Un système de paiements numériques pour fluidifier les échanges
Le nouveau dispositif, baptisé Digital Retail Payments Platform, permettra aux entreprises et particuliers d’effectuer des paiements directement dans leurs monnaies locales, sans passer par des devises étrangères comme le dollar américain.
Une innovation qui pourrait :
réduire considérablement les coûts de transaction
accélérer les délais de paiement
et sécuriser les échanges commerciaux entre les pays de la région
Les premiers tests auront lieu entre la Zambie et le Malawi, avant un déploiement progressif à l’ensemble des États membres du COMESA.
Pourquoi cette innovation est une avancée stratégique pour l’Afrique
Le commerce intra-africain ne représente aujourd’hui que 15 % des échanges totaux du continent, contre 60 % en Europe. L’un des principaux freins ? Les systèmes de paiement fragmentés et la dépendance aux devises internationales.
Grâce à la nouvelle plateforme du COMESA :
Les micro, petites et moyennes entreprises (MPME), qui constituent 80 % de l’économie régionale – pourront commercer plus facilement à travers les frontières.
Les frais de transaction seront plafonnés à moins de 3 %, rendant les échanges plus compétitifs.
Les paiements numériques favoriseront l’inclusion financière et la souveraineté monétaire.
Un pas vers l’autonomie monétaire et la souveraineté économique
Au-delà de la simplification des paiements, cette initiative s’inscrit dans une vision panafricaine portée par le président kényan William Ruto, actuel dirigeant du COMESA. Il appelle à renforcer la coopération institutionnelle et à soutenir les banques régionales africaines, comme la Trade & Development Bank (TDB) et l’Afreximbank, pour consolider un écosystème financier plus résilient.
Cette démarche s’aligne également sur les objectifs de la Zone de libre-échange continentale africaine (ZLECAf), qui vise à créer un marché unique pour les biens et services sur tout le continent.

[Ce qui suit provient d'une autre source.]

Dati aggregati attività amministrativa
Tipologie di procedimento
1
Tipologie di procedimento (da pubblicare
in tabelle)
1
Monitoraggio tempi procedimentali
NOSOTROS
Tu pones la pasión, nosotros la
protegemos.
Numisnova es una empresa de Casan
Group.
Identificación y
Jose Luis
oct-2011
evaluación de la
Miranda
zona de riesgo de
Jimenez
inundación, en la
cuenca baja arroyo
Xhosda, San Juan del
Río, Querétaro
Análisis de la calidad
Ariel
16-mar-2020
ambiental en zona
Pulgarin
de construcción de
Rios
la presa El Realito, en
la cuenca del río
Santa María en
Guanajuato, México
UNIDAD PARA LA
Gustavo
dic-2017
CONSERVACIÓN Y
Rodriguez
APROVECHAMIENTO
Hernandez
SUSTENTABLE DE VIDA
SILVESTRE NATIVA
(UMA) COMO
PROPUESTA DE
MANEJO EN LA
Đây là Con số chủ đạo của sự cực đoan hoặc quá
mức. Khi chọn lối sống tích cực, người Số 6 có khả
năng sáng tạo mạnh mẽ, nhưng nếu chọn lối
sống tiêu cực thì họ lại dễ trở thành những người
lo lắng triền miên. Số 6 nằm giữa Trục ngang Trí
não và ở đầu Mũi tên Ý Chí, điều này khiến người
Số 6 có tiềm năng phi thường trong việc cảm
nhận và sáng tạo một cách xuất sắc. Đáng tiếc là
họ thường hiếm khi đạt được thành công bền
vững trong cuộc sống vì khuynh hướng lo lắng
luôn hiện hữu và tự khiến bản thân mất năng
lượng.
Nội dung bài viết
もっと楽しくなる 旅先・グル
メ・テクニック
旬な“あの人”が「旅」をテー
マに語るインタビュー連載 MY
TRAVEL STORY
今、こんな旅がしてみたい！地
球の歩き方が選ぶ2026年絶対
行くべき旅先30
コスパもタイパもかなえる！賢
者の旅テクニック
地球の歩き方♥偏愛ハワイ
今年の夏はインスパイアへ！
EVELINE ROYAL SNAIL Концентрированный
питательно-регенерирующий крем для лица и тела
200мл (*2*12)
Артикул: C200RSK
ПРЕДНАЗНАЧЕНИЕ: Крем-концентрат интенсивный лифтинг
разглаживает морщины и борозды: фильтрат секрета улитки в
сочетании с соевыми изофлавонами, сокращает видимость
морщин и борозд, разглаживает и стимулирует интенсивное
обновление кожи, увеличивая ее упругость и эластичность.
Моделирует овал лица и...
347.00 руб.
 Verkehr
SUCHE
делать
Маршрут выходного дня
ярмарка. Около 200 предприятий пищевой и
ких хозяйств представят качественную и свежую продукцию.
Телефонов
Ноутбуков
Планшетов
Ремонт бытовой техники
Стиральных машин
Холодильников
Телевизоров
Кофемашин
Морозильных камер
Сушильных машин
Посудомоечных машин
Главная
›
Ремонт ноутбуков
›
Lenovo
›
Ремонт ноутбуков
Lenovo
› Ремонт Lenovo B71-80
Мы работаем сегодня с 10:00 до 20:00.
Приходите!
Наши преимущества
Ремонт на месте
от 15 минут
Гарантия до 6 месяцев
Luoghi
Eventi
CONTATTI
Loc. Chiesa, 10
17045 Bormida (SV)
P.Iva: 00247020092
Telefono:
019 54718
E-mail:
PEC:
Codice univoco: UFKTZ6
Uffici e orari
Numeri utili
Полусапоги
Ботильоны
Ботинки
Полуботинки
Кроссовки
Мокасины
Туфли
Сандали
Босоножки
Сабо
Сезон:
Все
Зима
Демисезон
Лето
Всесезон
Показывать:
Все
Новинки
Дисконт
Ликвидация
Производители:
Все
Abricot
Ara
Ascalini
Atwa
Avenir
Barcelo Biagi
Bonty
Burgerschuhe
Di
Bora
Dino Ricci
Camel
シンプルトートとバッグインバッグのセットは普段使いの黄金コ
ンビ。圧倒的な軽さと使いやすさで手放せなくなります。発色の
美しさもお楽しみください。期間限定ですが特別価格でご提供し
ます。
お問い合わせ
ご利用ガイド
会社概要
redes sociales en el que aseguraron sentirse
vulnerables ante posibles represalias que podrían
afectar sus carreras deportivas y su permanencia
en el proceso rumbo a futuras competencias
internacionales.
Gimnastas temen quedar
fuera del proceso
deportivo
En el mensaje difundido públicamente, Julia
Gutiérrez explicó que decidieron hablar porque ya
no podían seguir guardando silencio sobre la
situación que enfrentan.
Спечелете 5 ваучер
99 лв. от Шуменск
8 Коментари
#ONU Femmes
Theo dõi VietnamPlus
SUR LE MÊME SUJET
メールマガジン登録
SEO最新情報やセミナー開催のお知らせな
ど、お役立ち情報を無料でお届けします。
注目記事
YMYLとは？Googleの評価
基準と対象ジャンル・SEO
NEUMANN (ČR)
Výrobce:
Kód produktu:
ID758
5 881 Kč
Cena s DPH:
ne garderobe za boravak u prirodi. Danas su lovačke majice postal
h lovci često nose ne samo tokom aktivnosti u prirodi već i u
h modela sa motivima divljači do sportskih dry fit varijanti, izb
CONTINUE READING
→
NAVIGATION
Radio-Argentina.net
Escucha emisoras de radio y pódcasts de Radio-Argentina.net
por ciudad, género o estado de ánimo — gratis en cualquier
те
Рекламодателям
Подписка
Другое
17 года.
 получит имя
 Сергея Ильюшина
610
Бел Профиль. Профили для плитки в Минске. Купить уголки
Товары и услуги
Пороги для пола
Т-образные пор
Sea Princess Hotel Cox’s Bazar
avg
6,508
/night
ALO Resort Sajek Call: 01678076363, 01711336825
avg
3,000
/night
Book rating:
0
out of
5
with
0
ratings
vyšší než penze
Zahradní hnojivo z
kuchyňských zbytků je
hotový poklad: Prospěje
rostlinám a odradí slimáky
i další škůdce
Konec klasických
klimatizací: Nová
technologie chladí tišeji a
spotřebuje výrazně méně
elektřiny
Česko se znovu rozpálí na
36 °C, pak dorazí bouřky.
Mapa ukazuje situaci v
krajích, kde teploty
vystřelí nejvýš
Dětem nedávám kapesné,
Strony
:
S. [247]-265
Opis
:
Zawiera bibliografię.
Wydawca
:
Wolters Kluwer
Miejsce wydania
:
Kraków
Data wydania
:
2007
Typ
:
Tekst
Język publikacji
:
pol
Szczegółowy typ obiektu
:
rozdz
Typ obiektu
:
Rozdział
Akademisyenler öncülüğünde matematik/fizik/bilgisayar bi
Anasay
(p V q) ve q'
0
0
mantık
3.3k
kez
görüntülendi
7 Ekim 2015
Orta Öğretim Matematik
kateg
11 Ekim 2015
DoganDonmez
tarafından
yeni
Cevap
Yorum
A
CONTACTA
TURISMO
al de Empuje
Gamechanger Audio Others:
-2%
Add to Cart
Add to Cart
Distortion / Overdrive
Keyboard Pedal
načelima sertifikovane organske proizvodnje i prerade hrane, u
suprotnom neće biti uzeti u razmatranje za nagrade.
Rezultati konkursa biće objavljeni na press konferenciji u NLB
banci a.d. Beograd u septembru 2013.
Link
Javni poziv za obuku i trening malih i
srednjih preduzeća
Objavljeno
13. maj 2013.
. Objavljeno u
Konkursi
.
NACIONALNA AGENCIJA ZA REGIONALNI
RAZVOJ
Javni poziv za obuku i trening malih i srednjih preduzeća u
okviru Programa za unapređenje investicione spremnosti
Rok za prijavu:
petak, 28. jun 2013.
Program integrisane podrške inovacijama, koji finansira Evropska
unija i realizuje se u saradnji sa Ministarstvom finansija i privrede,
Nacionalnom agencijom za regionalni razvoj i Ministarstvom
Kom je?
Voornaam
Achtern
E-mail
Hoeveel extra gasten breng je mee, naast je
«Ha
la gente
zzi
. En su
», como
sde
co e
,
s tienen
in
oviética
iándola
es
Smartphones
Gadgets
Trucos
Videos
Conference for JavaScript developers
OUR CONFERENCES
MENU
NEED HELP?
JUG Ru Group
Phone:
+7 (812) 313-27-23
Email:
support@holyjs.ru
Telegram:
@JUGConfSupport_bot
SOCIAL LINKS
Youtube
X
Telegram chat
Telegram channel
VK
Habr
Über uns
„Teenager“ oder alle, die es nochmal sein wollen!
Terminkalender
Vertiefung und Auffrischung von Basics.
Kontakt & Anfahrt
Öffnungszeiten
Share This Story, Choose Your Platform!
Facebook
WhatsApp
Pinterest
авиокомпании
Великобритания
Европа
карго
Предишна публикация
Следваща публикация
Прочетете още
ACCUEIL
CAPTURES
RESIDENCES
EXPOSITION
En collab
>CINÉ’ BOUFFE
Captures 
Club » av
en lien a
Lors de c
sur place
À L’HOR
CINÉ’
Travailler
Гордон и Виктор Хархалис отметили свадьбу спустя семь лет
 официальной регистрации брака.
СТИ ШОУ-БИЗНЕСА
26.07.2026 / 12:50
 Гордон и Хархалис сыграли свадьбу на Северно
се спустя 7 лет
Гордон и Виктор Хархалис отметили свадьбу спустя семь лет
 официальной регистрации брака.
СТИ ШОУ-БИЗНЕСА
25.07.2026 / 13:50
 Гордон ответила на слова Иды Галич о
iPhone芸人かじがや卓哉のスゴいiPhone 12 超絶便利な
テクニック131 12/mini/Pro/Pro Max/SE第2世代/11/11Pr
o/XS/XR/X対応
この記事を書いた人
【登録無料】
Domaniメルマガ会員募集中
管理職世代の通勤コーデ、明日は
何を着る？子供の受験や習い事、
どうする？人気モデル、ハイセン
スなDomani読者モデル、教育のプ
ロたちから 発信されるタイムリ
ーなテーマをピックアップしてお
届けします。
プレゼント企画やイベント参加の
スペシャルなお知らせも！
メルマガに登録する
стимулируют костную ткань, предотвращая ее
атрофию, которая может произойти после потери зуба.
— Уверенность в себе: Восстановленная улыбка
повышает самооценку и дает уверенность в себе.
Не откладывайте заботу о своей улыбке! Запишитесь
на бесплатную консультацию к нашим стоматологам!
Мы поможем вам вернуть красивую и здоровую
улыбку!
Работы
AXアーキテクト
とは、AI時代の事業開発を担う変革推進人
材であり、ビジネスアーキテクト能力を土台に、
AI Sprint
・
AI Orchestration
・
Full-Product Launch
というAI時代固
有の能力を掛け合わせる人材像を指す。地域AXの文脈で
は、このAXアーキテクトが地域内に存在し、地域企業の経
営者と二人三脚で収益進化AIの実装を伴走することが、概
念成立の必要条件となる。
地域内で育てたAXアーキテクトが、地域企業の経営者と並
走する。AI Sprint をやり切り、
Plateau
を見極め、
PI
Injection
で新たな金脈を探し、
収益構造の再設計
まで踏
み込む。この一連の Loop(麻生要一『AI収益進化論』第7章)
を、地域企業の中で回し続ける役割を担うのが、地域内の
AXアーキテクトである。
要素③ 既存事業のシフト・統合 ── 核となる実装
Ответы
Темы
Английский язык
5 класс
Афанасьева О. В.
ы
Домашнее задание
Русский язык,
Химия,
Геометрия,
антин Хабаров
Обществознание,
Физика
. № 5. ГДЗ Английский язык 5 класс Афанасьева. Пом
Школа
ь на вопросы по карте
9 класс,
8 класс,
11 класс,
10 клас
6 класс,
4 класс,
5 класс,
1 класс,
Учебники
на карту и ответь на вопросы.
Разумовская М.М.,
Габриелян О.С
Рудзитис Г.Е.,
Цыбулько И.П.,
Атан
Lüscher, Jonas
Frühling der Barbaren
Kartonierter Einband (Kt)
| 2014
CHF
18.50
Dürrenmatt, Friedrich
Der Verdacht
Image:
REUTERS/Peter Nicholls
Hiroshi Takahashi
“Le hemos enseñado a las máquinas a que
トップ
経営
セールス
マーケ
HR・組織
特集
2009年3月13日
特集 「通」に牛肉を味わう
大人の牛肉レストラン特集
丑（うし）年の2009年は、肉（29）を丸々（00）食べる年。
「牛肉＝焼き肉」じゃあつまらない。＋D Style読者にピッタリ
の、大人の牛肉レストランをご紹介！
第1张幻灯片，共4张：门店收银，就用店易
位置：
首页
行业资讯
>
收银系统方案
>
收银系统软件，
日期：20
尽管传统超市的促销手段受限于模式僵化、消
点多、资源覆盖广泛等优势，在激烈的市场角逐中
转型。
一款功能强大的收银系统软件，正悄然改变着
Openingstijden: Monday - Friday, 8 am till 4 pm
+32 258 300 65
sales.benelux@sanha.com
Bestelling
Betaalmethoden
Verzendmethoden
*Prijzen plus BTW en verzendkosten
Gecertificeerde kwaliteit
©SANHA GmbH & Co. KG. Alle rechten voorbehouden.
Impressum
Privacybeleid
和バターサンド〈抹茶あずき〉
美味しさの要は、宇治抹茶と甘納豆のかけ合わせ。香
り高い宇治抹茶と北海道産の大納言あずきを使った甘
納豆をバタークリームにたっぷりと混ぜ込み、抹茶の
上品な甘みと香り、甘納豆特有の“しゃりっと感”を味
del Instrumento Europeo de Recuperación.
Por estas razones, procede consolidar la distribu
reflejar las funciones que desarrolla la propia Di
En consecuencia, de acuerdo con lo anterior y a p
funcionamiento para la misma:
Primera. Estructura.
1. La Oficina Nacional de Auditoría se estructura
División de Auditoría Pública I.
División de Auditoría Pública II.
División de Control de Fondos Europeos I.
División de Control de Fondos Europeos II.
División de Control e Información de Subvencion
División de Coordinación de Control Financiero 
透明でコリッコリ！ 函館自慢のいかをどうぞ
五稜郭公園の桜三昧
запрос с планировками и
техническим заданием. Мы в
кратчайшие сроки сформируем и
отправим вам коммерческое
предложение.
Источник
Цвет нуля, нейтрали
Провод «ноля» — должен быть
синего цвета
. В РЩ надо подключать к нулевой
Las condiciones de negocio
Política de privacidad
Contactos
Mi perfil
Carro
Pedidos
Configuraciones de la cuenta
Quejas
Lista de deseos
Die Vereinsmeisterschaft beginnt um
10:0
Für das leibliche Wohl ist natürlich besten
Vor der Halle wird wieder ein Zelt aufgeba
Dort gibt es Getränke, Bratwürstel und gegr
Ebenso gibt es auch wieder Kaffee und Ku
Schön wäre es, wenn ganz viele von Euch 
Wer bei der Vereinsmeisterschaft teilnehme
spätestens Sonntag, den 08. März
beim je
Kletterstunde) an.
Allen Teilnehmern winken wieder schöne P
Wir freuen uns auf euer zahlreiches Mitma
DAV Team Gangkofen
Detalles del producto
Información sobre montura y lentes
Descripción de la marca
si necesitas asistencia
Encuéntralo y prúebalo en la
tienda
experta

Défis à relever pour un succès durable
Malgré son potentiel, la mise en œuvre de la plateforme devra surmonter plusieurs défis :
Interopérabilité technologique entre les systèmes bancaires des 21 pays.
Cybersécurité et confiance des utilisateurs, essentielles à l’adoption du système.
Volatilité des monnaies locales, qui pourrait compliquer la stabilité des paiements.
Formation et sensibilisation des commerçants, PME et institutions financières.
Une étape clé vers un marché africain unifié
Avec ce système de paiements numériques, le COMESA pose les bases d’une intégration économique africaine concrète. En facilitant les transactions et en réduisant les coûts, il ouvre la voie à :
une croissance régionale plus inclusive
une réduction de la dépendance au dollar
et une circulation fluide des biens, services et capitaux entre pays africains
Si l’initiative réussit, elle pourrait devenir un modèle pour d’autres blocs économiques africains, et contribuer activement à l’ambition d’une Afrique unie, connectée et économiquement souveraine.